Buff Bradley has reached the end of his training career.
He announced at the beginning of May that he would retire at the end of the Churchill Downs spring meet. Now, the end of the meet is only days away, with Thursday marking his final morning as a trainer.
“This last week here, it’s quite different,” Bradley said. “I know I'm going to miss it and I’m going to be upset having to leave it, but it’s just what I have to do”
Bradley has Tonal Impact in a $100,000 maiden special weight race on Friday under the twin spires. On Saturday, the trainer has no entries.
After that, he will finish dispersing the rest of his barn, currently down to a handful of horses, then continue his search for other work in the racing industry. Bradley said he had not yet suffered major logistical issues.
“The horses have been dispersing for the last couple of months, but in the last month even more so,” Bradley said. “They’re going to several different trainers. Getting rid of the stuff, all your tack and everything, that’s the other thing you have to do.”
A Kentucky native, Bradley began as an assistant trainer in Louisiana for Clarence Picou in 1989. In 1993, he struck out on his own, returning to Kentucky.
He is best known for two horses he and his father Fred bred, Grade 1 winner Brass Hat and Groupie Doll, winner of the 2012 and 2013 Breeders’ Cup Filly & Mare Sprints.
“I got to share those with my father when he was alive,” Bradley said. “They were two homebreds that we foaled on the farm and raised, so they were very special to us, both of them.”

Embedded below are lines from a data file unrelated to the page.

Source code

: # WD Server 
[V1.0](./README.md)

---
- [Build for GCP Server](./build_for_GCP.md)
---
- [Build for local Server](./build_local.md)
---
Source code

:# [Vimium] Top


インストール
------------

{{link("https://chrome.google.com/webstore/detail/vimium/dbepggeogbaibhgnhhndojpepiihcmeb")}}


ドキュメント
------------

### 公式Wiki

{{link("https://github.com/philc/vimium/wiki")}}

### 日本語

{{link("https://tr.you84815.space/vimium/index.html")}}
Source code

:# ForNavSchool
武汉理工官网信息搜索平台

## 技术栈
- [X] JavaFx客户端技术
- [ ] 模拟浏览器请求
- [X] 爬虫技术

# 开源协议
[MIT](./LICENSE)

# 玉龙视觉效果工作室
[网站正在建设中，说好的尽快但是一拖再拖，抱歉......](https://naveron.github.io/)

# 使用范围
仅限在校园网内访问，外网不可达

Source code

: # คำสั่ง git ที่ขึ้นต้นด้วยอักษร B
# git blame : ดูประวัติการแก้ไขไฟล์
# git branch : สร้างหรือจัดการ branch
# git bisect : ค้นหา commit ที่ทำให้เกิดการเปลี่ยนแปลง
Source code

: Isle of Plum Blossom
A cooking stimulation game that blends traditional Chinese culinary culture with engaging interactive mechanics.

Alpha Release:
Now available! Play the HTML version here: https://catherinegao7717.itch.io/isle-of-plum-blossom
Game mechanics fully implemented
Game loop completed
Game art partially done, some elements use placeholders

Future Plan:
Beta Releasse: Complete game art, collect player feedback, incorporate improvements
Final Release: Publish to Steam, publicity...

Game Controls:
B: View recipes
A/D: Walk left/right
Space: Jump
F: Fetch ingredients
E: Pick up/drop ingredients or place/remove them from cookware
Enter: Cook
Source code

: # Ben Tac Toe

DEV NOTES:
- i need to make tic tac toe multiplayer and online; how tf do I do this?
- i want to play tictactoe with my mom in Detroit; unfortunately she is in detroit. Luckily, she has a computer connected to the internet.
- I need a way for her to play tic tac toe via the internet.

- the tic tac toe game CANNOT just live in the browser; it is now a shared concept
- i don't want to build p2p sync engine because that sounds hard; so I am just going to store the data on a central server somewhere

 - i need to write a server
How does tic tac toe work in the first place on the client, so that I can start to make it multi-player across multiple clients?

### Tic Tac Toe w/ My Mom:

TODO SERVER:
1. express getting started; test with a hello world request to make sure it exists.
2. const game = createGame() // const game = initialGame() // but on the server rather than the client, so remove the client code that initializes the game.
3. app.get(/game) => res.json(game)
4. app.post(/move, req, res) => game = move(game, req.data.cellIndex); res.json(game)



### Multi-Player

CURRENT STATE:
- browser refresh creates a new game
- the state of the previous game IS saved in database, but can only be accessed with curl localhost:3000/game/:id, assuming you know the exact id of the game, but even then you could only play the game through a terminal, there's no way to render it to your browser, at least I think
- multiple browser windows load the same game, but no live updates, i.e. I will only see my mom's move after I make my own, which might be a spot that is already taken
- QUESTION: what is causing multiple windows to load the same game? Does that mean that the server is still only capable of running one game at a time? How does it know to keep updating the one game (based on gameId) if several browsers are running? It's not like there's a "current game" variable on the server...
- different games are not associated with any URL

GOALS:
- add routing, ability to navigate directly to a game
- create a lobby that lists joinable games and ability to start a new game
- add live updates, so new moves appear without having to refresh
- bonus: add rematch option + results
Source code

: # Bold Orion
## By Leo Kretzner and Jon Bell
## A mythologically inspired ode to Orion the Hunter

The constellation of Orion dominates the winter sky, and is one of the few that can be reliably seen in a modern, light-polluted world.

Among his other career highlights, Bradley mentioned Divisidero and The Player, who he went above and beyond to save when he suffered serious injury in the 2018 New Orleans Handicap (G2). The Player now stands at Crestwood Farm.
Along the way, Bradley gained a rock-solid reputation on the backside.

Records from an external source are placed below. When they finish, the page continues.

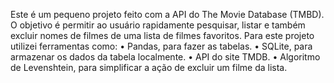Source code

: Este é um pequeno projeto feito com a API do The Movie Database (TMBD). O objetivo é permitir ao usuário rapidamente pesquisar, listar e também excluir nomes de filmes de uma lista de filmes favoritos. 
Para este projeto utilizei ferramentas como:
• Pandas, para fazer as tabelas.
• SQLite, para armazenar os dados da tabela localmente.
• API do site TMDB.
• Algoritmo de Levenshtein, para simplificar a ação de excluir um filme da lista.


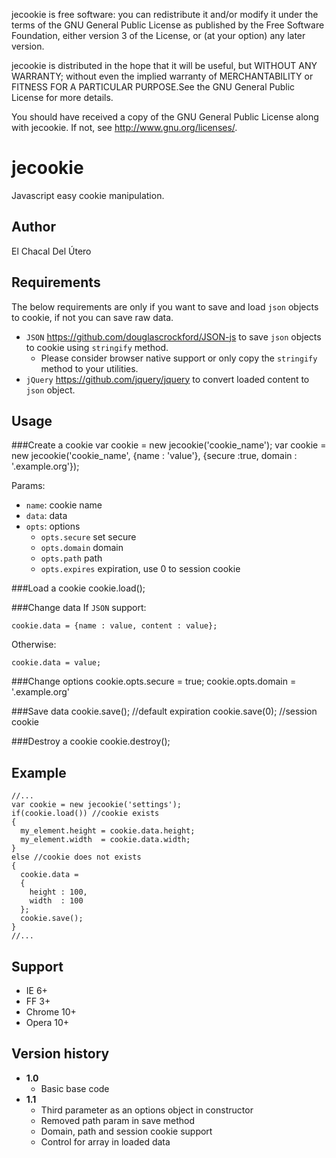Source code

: jecookie is free software: you can redistribute it and/or modify
it under the terms of the GNU General Public License as published by
the Free Software Foundation, either version 3 of the License, or
(at your option) any later version.

jecookie is distributed in the hope that it will be useful,
but WITHOUT ANY WARRANTY; without even the implied warranty of
MERCHANTABILITY or FITNESS FOR A PARTICULAR PURPOSE.See the
GNU General Public License for more details.

You should have received a copy of the GNU General Public License
along with jecookie. If not, see <http://www.gnu.org/licenses/>.

jecookie
==============================================
Javascript easy cookie manipulation.

Author
----------------------------------------------
El Chacal Del Útero

Requirements
---------------------------------------------
The below requirements are only if you want to save and load `json` objects to cookie, if not you can save raw data.

* `JSON` <https://github.com/douglascrockford/JSON-js> to save `json` objects to cookie using `stringify` method.
  * Please consider browser native support or only copy the `stringify` method to your utilities.
* `jQuery` <https://github.com/jquery/jquery> to convert loaded content to `json` object.

Usage
----------------------------------------------
###Create a cookie
    var cookie = new jecookie('cookie_name');
    var cookie = new jecookie('cookie_name', {name : 'value'}, {secure :true, domain : '.example.org'});

Params:

* `name`: cookie name
* `data`: data
* `opts`: options
  * `opts.secure` set secure
  * `opts.domain` domain
  * `opts.path` path
  * `opts.expires` expiration, use 0 to session cookie

###Load a cookie
    cookie.load();

###Change data
If `JSON` support:

    cookie.data = {name : value, content : value};

Otherwise:

    cookie.data = value;

###Change options
    cookie.opts.secure  = true;
    cookie.opts.domain  = '.example.org'

###Save data
    cookie.save(); //default expiration
    cookie.save(0); //session cookie

###Destroy a cookie
    cookie.destroy();

Example
----------------------------------------------
    //...
    var cookie = new jecookie('settings');
    if(cookie.load()) //cookie exists
    {
      my_element.height = cookie.data.height;
      my_element.width  = cookie.data.width;
    }
    else //cookie does not exists
    {
      cookie.data =
      {
        height : 100,
        width  : 100
      };
      cookie.save();
    }
    //...

Support
----------------------------------------------
* IE 6+
* FF 3+
* Chrome 10+
* Opera 10+

Version history
----------------------------------------------
* **1.0**
  * Basic base code
* **1.1**
  * Third parameter as an options object in constructor
  * Removed path param in save method
  * Domain, path and session cookie support
  * Control for array in loaded data
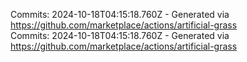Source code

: Commits: 2024-10-18T04:15:18.760Z - Generated via https://github.com/marketplace/actions/artificial-grass
<br>
Commits: 2024-10-18T04:15:18.760Z - Generated via https://github.com/marketplace/actions/artificial-grass
<br>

“He’s as honest as the day is long,” said former trainer Bill Connelly, who worked with Bradley as part of the Kentucky Horsemen’s Benevolent and Protective Association.

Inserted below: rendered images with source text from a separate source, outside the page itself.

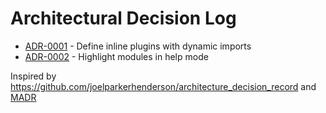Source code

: # Architectural Decision Log

- [ADR-0001](0001-define-inline-plugins.md) - Define inline plugins with dynamic imports
- [ADR-0002](0002-highlight-modules.md) - Highlight modules in help mode

Inspired by https://github.com/joelparkerhenderson/architecture_decision_record and [MADR](https://github.com/adr/madr/blob/master/docs/adr/index.md)
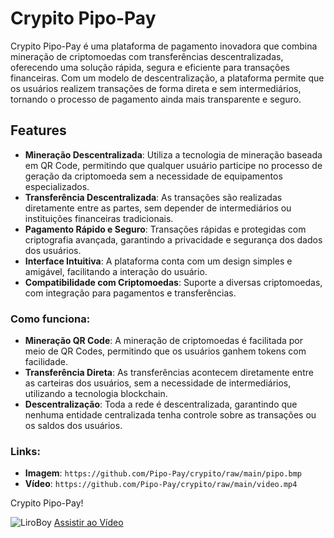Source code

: # Crypito Pipo-Pay

Crypito Pipo-Pay é uma plataforma de pagamento inovadora que combina mineração de criptomoedas com transferências descentralizadas, oferecendo uma solução rápida, segura e eficiente para transações financeiras. Com um modelo de descentralização, a plataforma permite que os usuários realizem transações de forma direta e sem intermediários, tornando o processo de pagamento ainda mais transparente e seguro.

## Features

- **Mineração Descentralizada**: Utiliza a tecnologia de mineração baseada em QR Code, permitindo que qualquer usuário participe no processo de geração da criptomoeda sem a necessidade de equipamentos especializados.
- **Transferência Descentralizada**: As transações são realizadas diretamente entre as partes, sem depender de intermediários ou instituições financeiras tradicionais.
- **Pagamento Rápido e Seguro**: Transações rápidas e protegidas com criptografia avançada, garantindo a privacidade e segurança dos dados dos usuários.
- **Interface Intuitiva**: A plataforma conta com um design simples e amigável, facilitando a interação do usuário.
- **Compatibilidade com Criptomoedas**: Suporte a diversas criptomoedas, com integração para pagamentos e transferências.

### Como funciona:
- **Mineração QR Code**: A mineração de criptomoedas é facilitada por meio de QR Codes, permitindo que os usuários ganhem tokens com facilidade.
- **Transferência Direta**: As transferências acontecem diretamente entre as carteiras dos usuários, sem a necessidade de intermediários, utilizando a tecnologia blockchain.
- **Descentralização**: Toda a rede é descentralizada, garantindo que nenhuma entidade centralizada tenha controle sobre as transações ou os saldos dos usuários.

### Links:
- **Imagem**: `https://github.com/Pipo-Pay/crypito/raw/main/pipo.bmp`
- **Vídeo**: `https://github.com/Pipo-Pay/crypito/raw/main/video.mp4`

Crypito Pipo-Pay!

![LiroBoy](https://github.com/Pipo-Pay/crypito/raw/main/pipo.bmp)
[Assistir ao Vídeo](https://github.com/Pipo-Pay/crypito/raw/main/video.mp4)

Through the years, training got harder and harder for small barns, including Bradley’s. A recent shortage of skilled labor on the backstretch, coupled with difficulty getting horses helped seal the trainer’s decision to retire.
“I love getting up and coming out here, it’s fun for me to do,” Bradley said. “But the whole business hasn’t been as fun for me the last few years.”
Bradley has no plans to leave horse racing altogether, and continues to search for frontside work, hoping to help solve problems in the Thoroughbred industry. He will also continue his small-scale breeding operation on his farm in Frankfort, Ky.
“I don’t know how many years it will take me to learn to sleep in a little bit, but it’ll take some time I’m sure,” Bradley said. “As I tell everybody, I’ve got about three days of savings left, so I’m going to have to spend it wisely while I’m retired.”
As of Friday, Bradley had 575 career wins, with $19.2 million in career earnings.